• Task objective:
Your answer should hold only the lines from the one with "beigesetzt. Hunderttausende erwiesen" through the end of the listing below, each retyped exactly.
Records provided section start
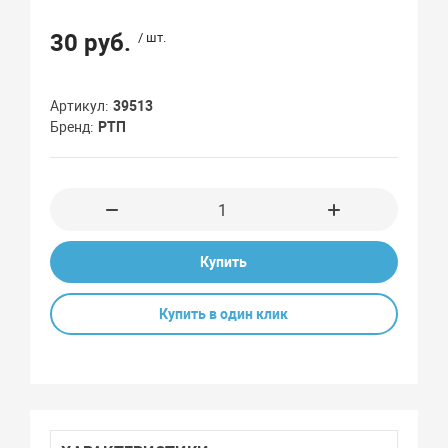
30 руб.
/ шт.
Артикул
39513
Бренд
РТП
Купить
Купить в один клик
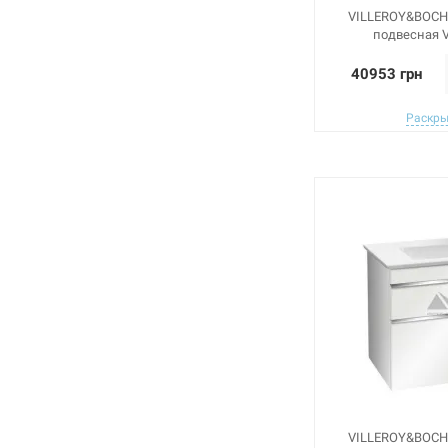
VILLEROY&BOCH
подвесная V
40953 грн
Раскры
VILLEROY&BOCH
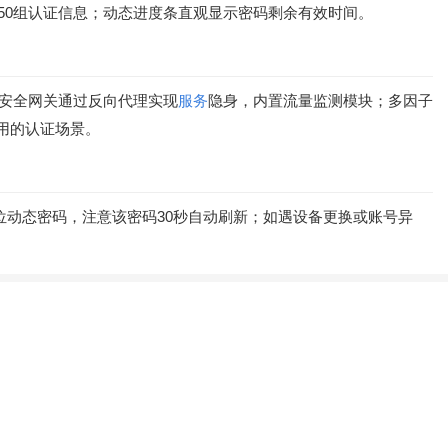
50组认证信息；动态进度条直观显示密码剩余有效时间。
b安全网关通过反向代理实现
服务
隐身，内置流量监测模块；多因子
用的认证场景。
位动态密码，注意该密码30秒自动刷新；如遇设备更换或账号异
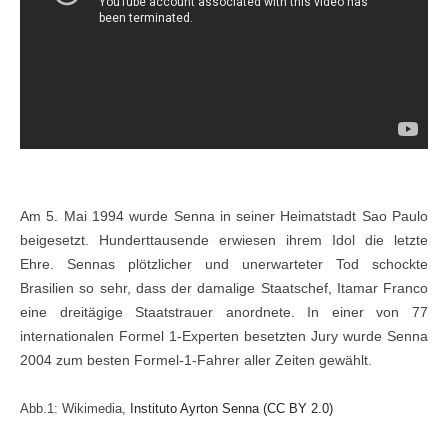
Am 5. Mai 1994 wurde Senna in seiner Heimatstadt Sao Paulo
beigesetzt. Hunderttausende erwiesen ihrem Idol die letzte
Ehre. Sennas plötzlicher und unerwarteter Tod schockte
Brasilien so sehr, dass der damalige Staatschef, Itamar Franco
eine dreitägige Staatstrauer anordnete. In einer von 77
internationalen Formel 1-Experten besetzten Jury wurde Senna
2004 zum besten Formel-1-Fahrer aller Zeiten gewählt.
Abb.1: Wikimedia,
Instituto Ayrton Senna (CC BY 2.0)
Records provided section end
• Your solution:
beigesetzt. Hunderttausende erwiesen ihrem Idol die letzte
Ehre. Sennas plötzlicher und unerwarteter Tod schockte
Brasilien so sehr, dass der damalige Staatschef, Itamar Franco
eine dreitägige Staatstrauer anordnete. In einer von 77
internationalen Formel 1-Experten besetzten Jury wurde Senna
2004 zum besten Formel-1-Fahrer aller Zeiten gewählt.
Abb.1: Wikimedia,
Instituto Ayrton Senna (CC BY 2.0)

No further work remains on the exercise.